Dès le départ, on sent que Une Autre femme (1989) sera une œuvre intrigante et captivante. Marion, la cinquantaine tente d’écrire un livre. Mais le silence dans lequel elle s’est reclus se dissipe très vite pour laisser passer des bribes de discussions, celles de son voisin d’à côté, un psychiatre. Ainsi, elle va prendre la mauvaise habitude d’écouter par le biais de la ventilation, les confidences faites par l’une de ses clientes. Drôles et étonnantes, ces confidences vont finir par pousser Marion à se remettre en question et à se questionner sur la vie qu’elle à menée jusqu’à maintenant. Une réflexion intéressante et humaine, des acteurs passionnants, dont on retiendra beaucoup les prestations de Gena Rowlands, Mia Farrow, Ian Holm & Gene Hackman.
La remise en question d’une femme apparemment accomplie qui réalise qu’elle est en fait seule et brisée en se projetant à travers une autre femme donne lieu à un beau choc des générations, où Gena Rowlands tire son épingle du jeu par une superbe et émouvante prestation.
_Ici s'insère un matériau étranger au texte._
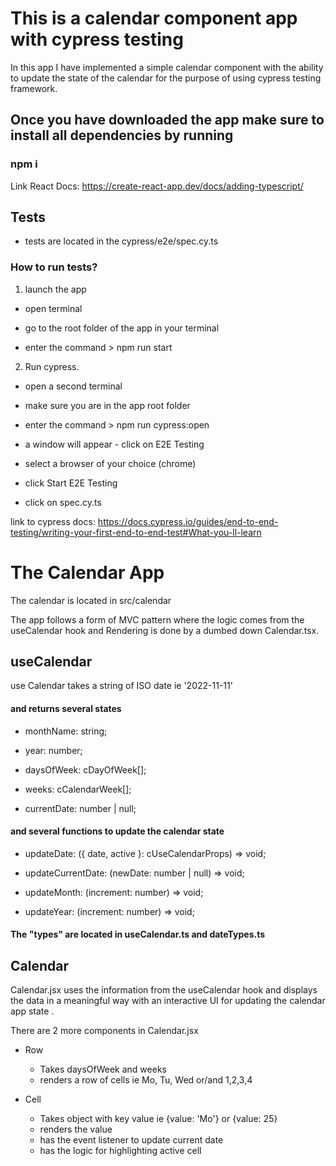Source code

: 
# This is a calendar component app with cypress testing

In this app I have implemented a simple calendar component with the ability to update the state of the calendar for the purpose of using cypress testing framework.

## Once you have downloaded the app make sure to install all dependencies by running

### npm i

Link React Docs: <https://create-react-app.dev/docs/adding-typescript/>

## Tests

- tests are located in the cypress/e2e/spec.cy.ts

### How to run tests?

1. launch the app

- open terminal

- go to the root folder of the app in your terminal

- enter the command > npm run start

2. Run cypress.

- open a second terminal

- make sure you are in the app root folder

- enter the command > npm run cypress:open

- a window will appear - click on E2E Testing

- select a browser of your choice (chrome)

- click Start E2E Testing

- click on spec.cy.ts

link to cypress docs: <https://docs.cypress.io/guides/end-to-end-testing/writing-your-first-end-to-end-test#What-you-ll-learn>

# The Calendar App

The calendar is located in src/calendar

The app follows a form of MVC pattern where the logic comes from the useCalendar hook and Rendering is done by a dumbed down Calendar.tsx.

## useCalendar

use Calendar takes a string of ISO date ie '2022-11-11'

#### and returns several states

- monthName: string;

- year: number;

- daysOfWeek: cDayOfWeek[];

- weeks: cCalendarWeek[];

- currentDate: number | null;

#### and several functions to update the calendar state

- updateDate: ({ date, active }: cUseCalendarProps) => void;

- updateCurrentDate: (newDate: number | null) => void;

- updateMonth: (increment: number) => void;

- updateYear: (increment: number) => void;

#### The "types" are located in useCalendar.ts  and dateTypes.ts

## Calendar

Calendar.jsx uses the information from the useCalendar hook and displays the data in a meaningful way with an interactive UI for updating the calendar app state .

There are 2 more components in Calendar.jsx

- Row
  - Takes daysOfWeek and weeks
  - renders a row of cells ie Mo, Tu, Wed or/and 1,2,3,4
  
- Cell
  - Takes object with key value ie {value: 'Mo'} or {value: 25}
  - renders the value
  - has the event listener to update current date
  - has the logic for highlighting active cell
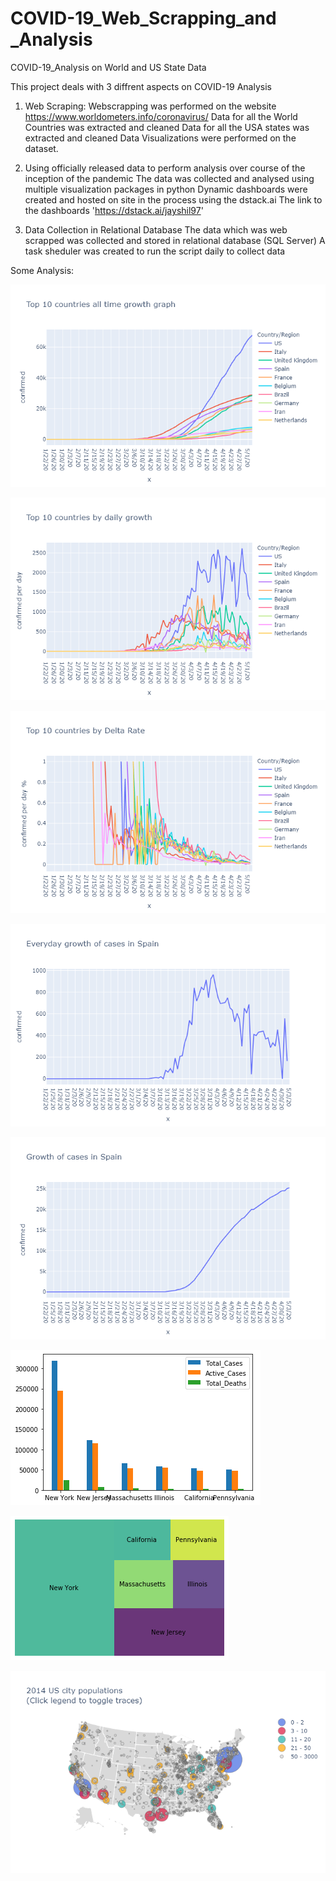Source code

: # COVID-19_Web_Scrapping_and _Analysis
COVID-19_Analysis on World and US State Data

This project deals with 3 diffrent aspects on COVID-19 Analysis

1. Web Scraping:
Webscrapping was performed on the website https://www.worldometers.info/coronavirus/
Data for all the World Countries was extracted and cleaned
Data for all the USA states was extracted and cleaned
Data Visualizations were performed on the dataset.

2. Using officially released data to perform analysis over course of the inception of the pandemic
The data was collected and analysed using multiple visualization packages in python
Dynamic dashboards were created and hosted on site in the process using the dstack.ai
The link to the dashboards
'https://dstack.ai/jayshil97'

3. Data Collection in Relational Database
The data which was web scrapped was collected and stored in relational database (SQL Server)
A task sheduler was created to run the script daily to collect data

Some Analysis: 

![](Images/top%2010%20countries%20eventual%20case%20growth.png)

![](Images/top%2010%20countries%20daily%20case%20growth.png)

![](Images/to%2010%20countries%20data%20based%20on%20delta%20rate.png)

![](Images/everyday%20cases%20growth%20in%20spain.png)

![](Images/growth%20of%20cases%20in%20spain.png)

![](Images/State%20wise%20analysis.png)

![](Images/State%20wise%20analysis%20tree%20graph.png)

![](Images/Usa%20map.png)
Une élégante réalisation de Woody Allen, qui souligne bien le côté douloureux de ce drame.
Un film sobre et élégant aux accents bergmaniens qui s'avère être une belle surprise. Woody Allen n'est plus devant mais seulement derrière la caméra, et se réinvente une nouvelle fois en nous proposant un beau drame intimiste. L'histoire ( ou plutôt le portrait ) de cette femme qu'est Marion Post trouble toutefois plus qu'il ne fascine. Ce personnage est indéniablement intéressant et possède une certaine épaisseur: cultivé, raffiné, intelligent, mais aussi bel et bien rongé de l'intérieur quant au sujet de son mariage ( Ken, son mari, est brillament interprété pat Ian Holm ) et de son âge ( la cinquantaine ). C'est au tour de Gena Rowlands - l'actrice fétiche de John Cassavetes - de tourner pour Woody Allen, et elle excelle véritablement dans ce rôle de femme spirituelle qui tente d'écrire un roman et qui se retrouve à écouter les conversations qu'entretient son voisin le psychiâtre avec une autre femme: Mia Farrow ( que l'on retrouvera deux ans plus tard dans l'excellent Alice). Superbe musique.
Allen aimait Bergman, ce film en est la preuve. Constante remise en question de l'héroïne excellement interprétée par Gena Rowlands, contrainte par l'analyse de ses proches, de se replonger dans son passé. Les plus brillants doutent aussi.